Please copy the records below word for word, leaving out the pictures.

Multi-view image geometry data
Start of Block
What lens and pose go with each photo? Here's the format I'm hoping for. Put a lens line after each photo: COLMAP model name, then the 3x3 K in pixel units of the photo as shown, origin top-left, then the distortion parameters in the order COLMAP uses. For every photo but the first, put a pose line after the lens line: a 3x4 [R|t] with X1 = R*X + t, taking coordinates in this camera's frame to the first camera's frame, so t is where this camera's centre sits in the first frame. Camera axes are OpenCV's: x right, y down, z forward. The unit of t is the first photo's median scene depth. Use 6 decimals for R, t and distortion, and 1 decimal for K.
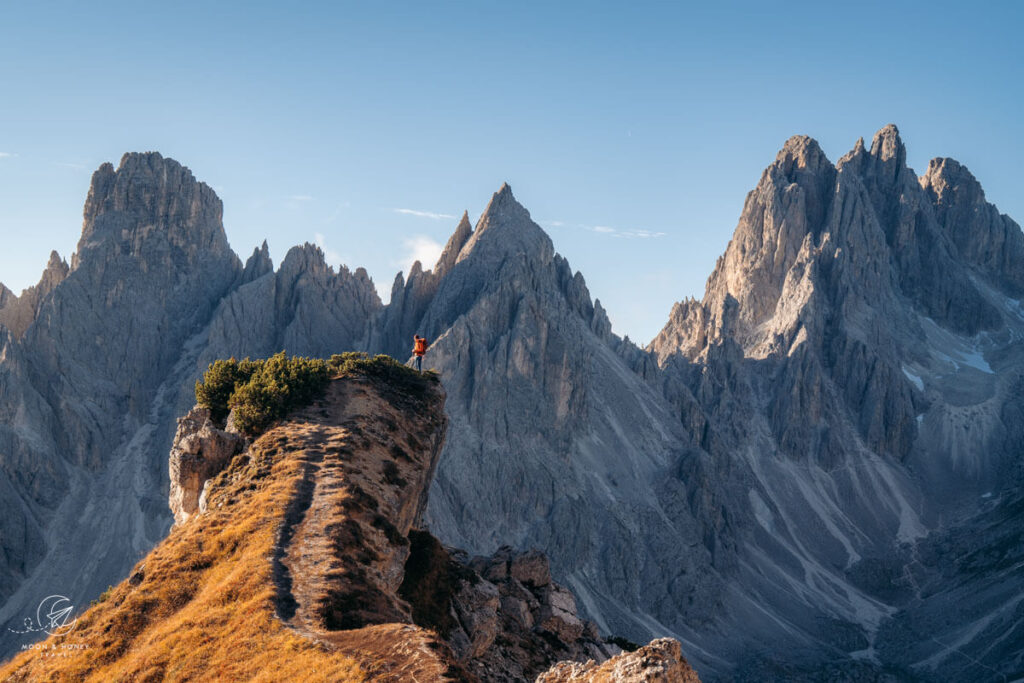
lens RADIAL K [[1679.9, 0, 513.8], [0, 1679.9, 339.4], [0, 0, 1]] dist [0.002264, 0.094371]
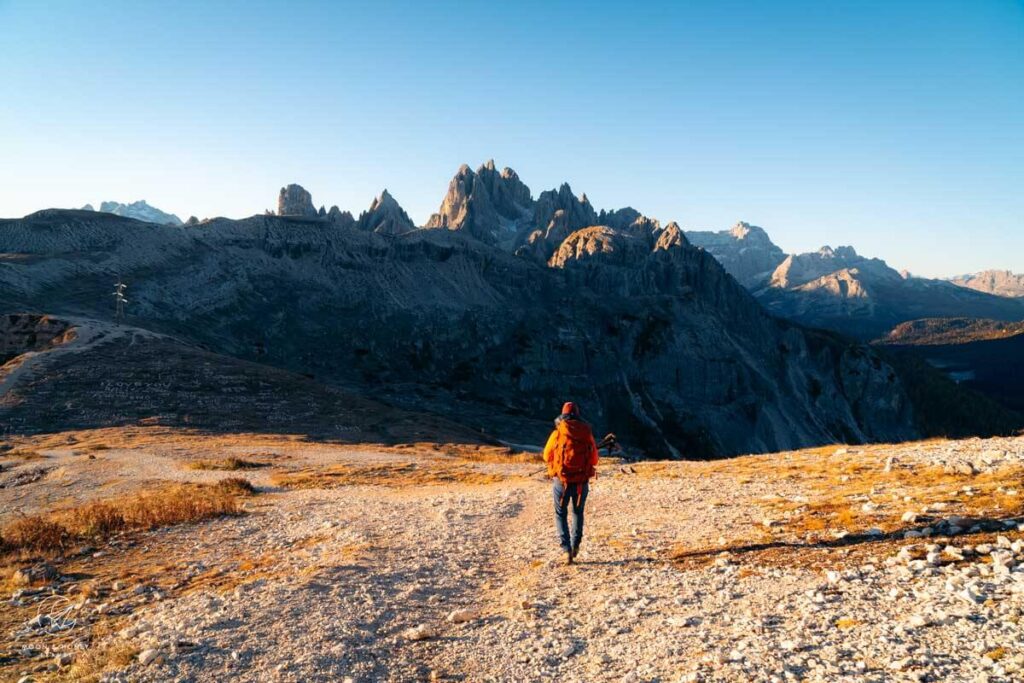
lens RADIAL K [[672.6, 0, 512.0], [0, 672.6, 341.5], [0, 0, 1]] dist [-0.019288, 0.002431]
pose [[0.978421, -0.064489, 0.196302, -0.043092], [0.026617, 0.981469, 0.189763, -0.029518], [-0.204902, -0.180443, 0.962006, -0.590896]]
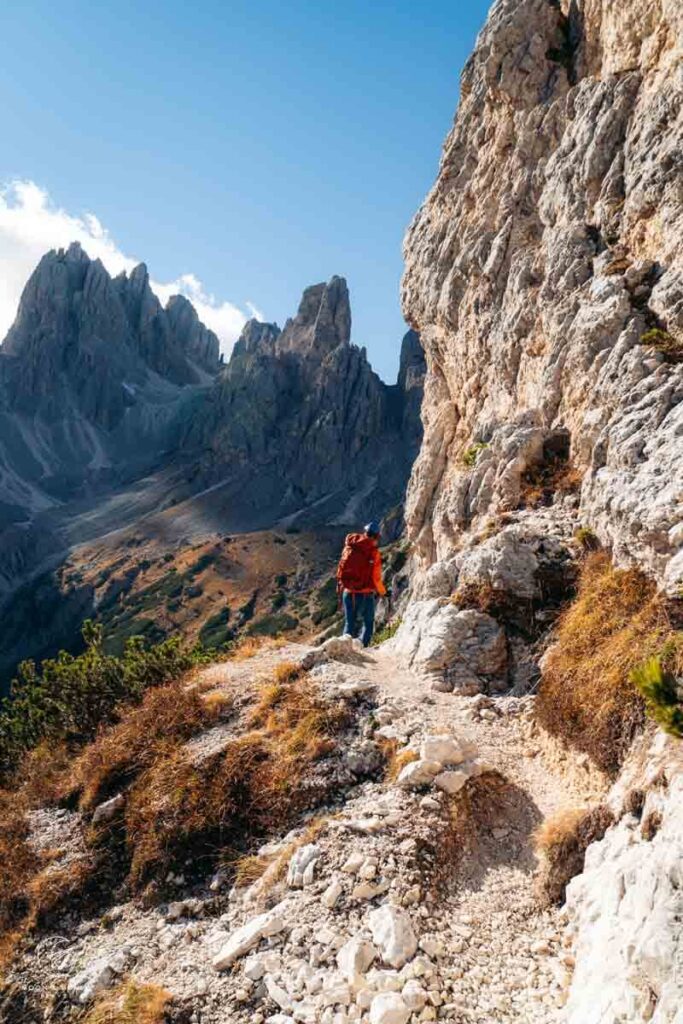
lens RADIAL K [[775.4, 0, 341.5], [0, 775.4, 512.0], [0, 0, 1]] dist [-0.008165, -0.001438]
pose [[0.919161, 0.023936, 0.393153, 0.157438], [-0.045671, 0.997896, 0.046022, 0.109108], [-0.391225, -0.060257, 0.918320, 0.284681]]
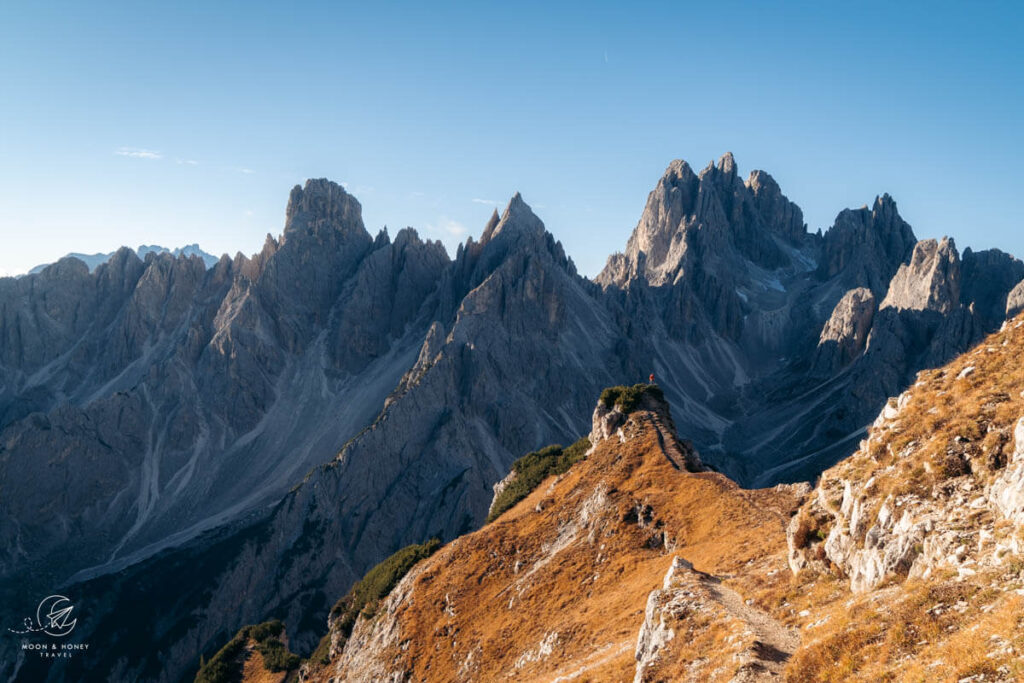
lens RADIAL K [[950.4, 0, 516.5], [0, 950.4, 345.3], [0, 0, 1]] dist [-0.002370, 0.006947]
pose [[0.999875, -0.015410, 0.003525, -0.011515], [0.015091, 0.996884, 0.077421, -0.007253], [-0.004707, -0.077358, 0.996992, -0.029355]]
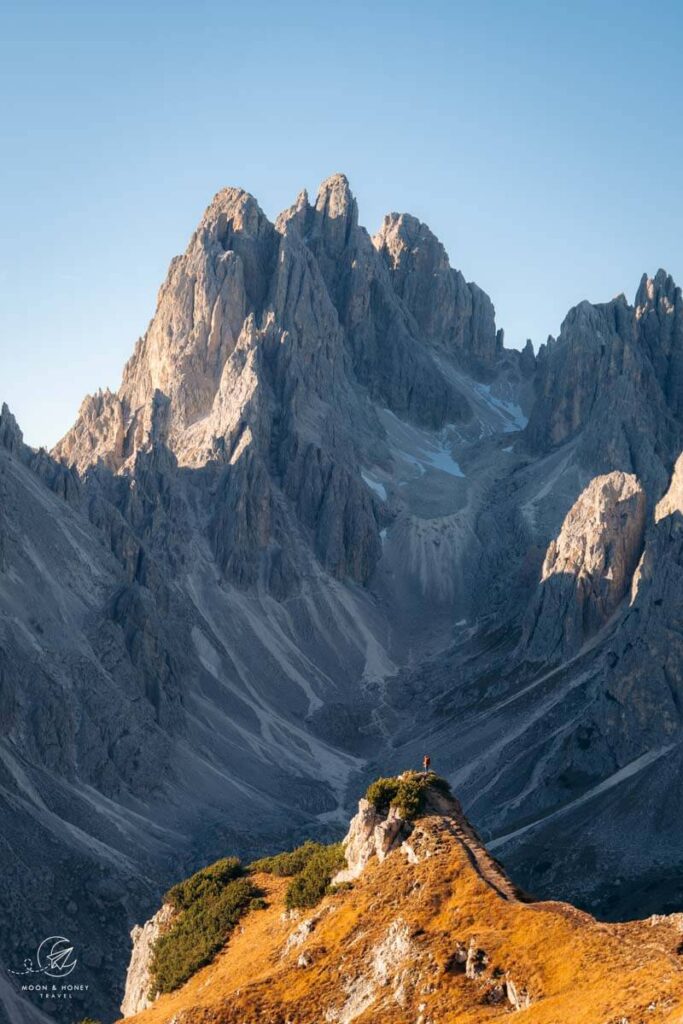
lens RADIAL K [[2165.0, 0, 341.5], [0, 2165.0, 512.0], [0, 0, 1]] dist [0.011850, 0.218343]
pose [[0.973672, -0.023000, 0.226792, -0.028837], [0.012788, 0.998841, 0.046393, -0.016403], [-0.227596, -0.042272, 0.972838, -0.062446]]
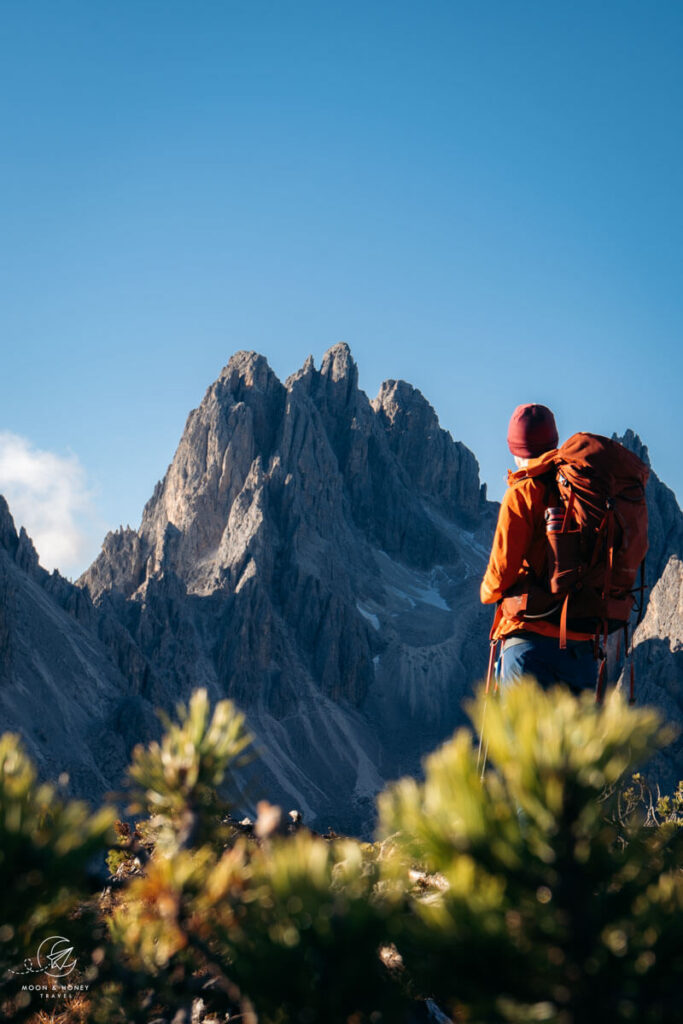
lens RADIAL K [[1823.5, 0, 341.5], [0, 1823.5, 512.0], [0, 0, 1]] dist [0.032673, 0.079673]
pose [[0.974178, 0.010416, 0.225541, -0.002962], [-0.002713, 0.999403, -0.034437, 0.000498], [-0.225765, 0.032936, 0.973625, 0.032925]]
End of Block
## RESULT OF THE TASK:
What lens and pose go with each photo? Here's the format I'm hoping for. Put a lens line after each photo: COLMAP model name, then the 3x3 K in pixel units of the photo as shown, origin top-left, then the distortion parameters in the order COLMAP uses. For every photo but the first, put a pose line after the lens line: a 3x4 [R|t] with X1 = R*X + t, taking coordinates in this camera's frame to the first camera's frame, so t is where this camera's centre sits in the first frame. Camera axes are OpenCV's: x right, y down, z forward. The unit of t is the first photo's median scene depth. Use 6 decimals for R, t and distortion, and 1 decimal for K.
lens RADIAL K [[1679.9, 0, 513.8], [0, 1679.9, 339.4], [0, 0, 1]] dist [0.002264, 0.094371]
lens RADIAL K [[672.6, 0, 512.0], [0, 672.6, 341.5], [0, 0, 1]] dist [-0.019288, 0.002431]
pose [[0.978421, -0.064489, 0.196302, -0.043092], [0.026617, 0.981469, 0.189763, -0.029518], [-0.204902, -0.180443, 0.962006, -0.590896]]
lens RADIAL K [[775.4, 0, 341.5], [0, 775.4, 512.0], [0, 0, 1]] dist [-0.008165, -0.001438]
pose [[0.919161, 0.023936, 0.393153, 0.157438], [-0.045671, 0.997896, 0.046022, 0.109108], [-0.391225, -0.060257, 0.918320, 0.284681]]
lens RADIAL K [[950.4, 0, 516.5], [0, 950.4, 345.3], [0, 0, 1]] dist [-0.002370, 0.006947]
pose [[0.999875, -0.015410, 0.003525, -0.011515], [0.015091, 0.996884, 0.077421, -0.007253], [-0.004707, -0.077358, 0.996992, -0.029355]]
lens RADIAL K [[2165.0, 0, 341.5], [0, 2165.0, 512.0], [0, 0, 1]] dist [0.011850, 0.218343]
pose [[0.973672, -0.023000, 0.226792, -0.028837], [0.012788, 0.998841, 0.046393, -0.016403], [-0.227596, -0.042272, 0.972838, -0.062446]]
lens RADIAL K [[1823.5, 0, 341.5], [0, 1823.5, 512.0], [0, 0, 1]] dist [0.032673, 0.079673]
pose [[0.974178, 0.010416, 0.225541, -0.002962], [-0.002713, 0.999403, -0.034437, 0.000498], [-0.225765, 0.032936, 0.973625, 0.032925]]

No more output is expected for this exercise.